Isn't that the same as what I described in my last post?
If so, the problem with that is that globals that aren't prefixed with var
still leak.
I might be mistaken, but isn't that the best technique browser-based (pure
JavaScript) require() implementations can do too? Again, not justifying the
design (I'm saying this a lot today), just pointing out that a widespread
deployment base - namely, all browsers - might also suffer from the problem.
tbh I don't think CommonJS is used much in browsers, but most probably
any browser implementation would have the same issue with non var
globals leaking too.
Having said that it should be possible to get around the leaking non var
global issue even using a pure JS require.

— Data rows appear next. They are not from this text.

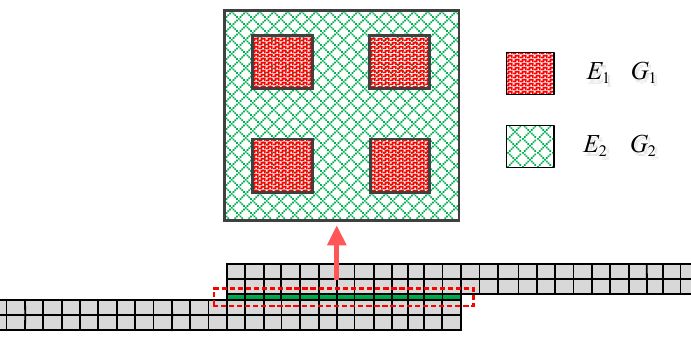
Figure 13. FEM of the connection structure.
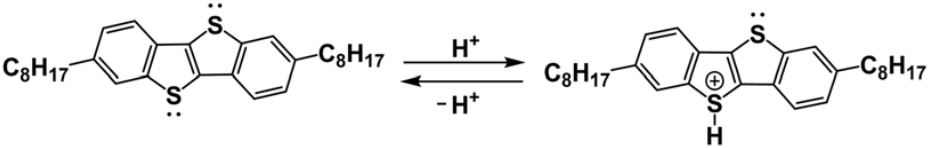
Figure 4. The scheme proposed for doping a C8-BTBT semiconductor with protons in water-based electrolyte solutions. electrolyte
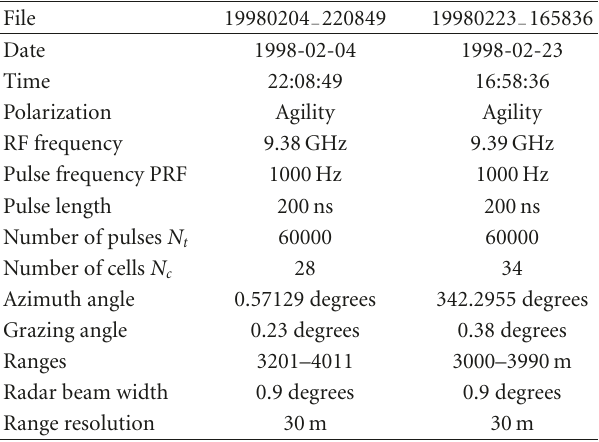
Figure 9: Test statistic (using bootstrap ACE) versus range in homogeneous K -distributed clutter, where ν = 0 . 5, μ = 1, N = 8, K = 64, and P e = 0 . 025. Table 8: Specifications of the sea clutter data.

If you pre-parsed the JavaScript before executing it (would need a JS
parser written in JS for this, e.g. JSLint), you could, I guess prefix
any non var globals with a namespace, e.g.
myglobal = 123;
function foo() {
return myglobal;
}
would be transformed to:
somenamespace.myglobal = 123;
function foo() {
return somenamespace.myglobal
}
Where somenamespace could be generated using a random UUID or such-like.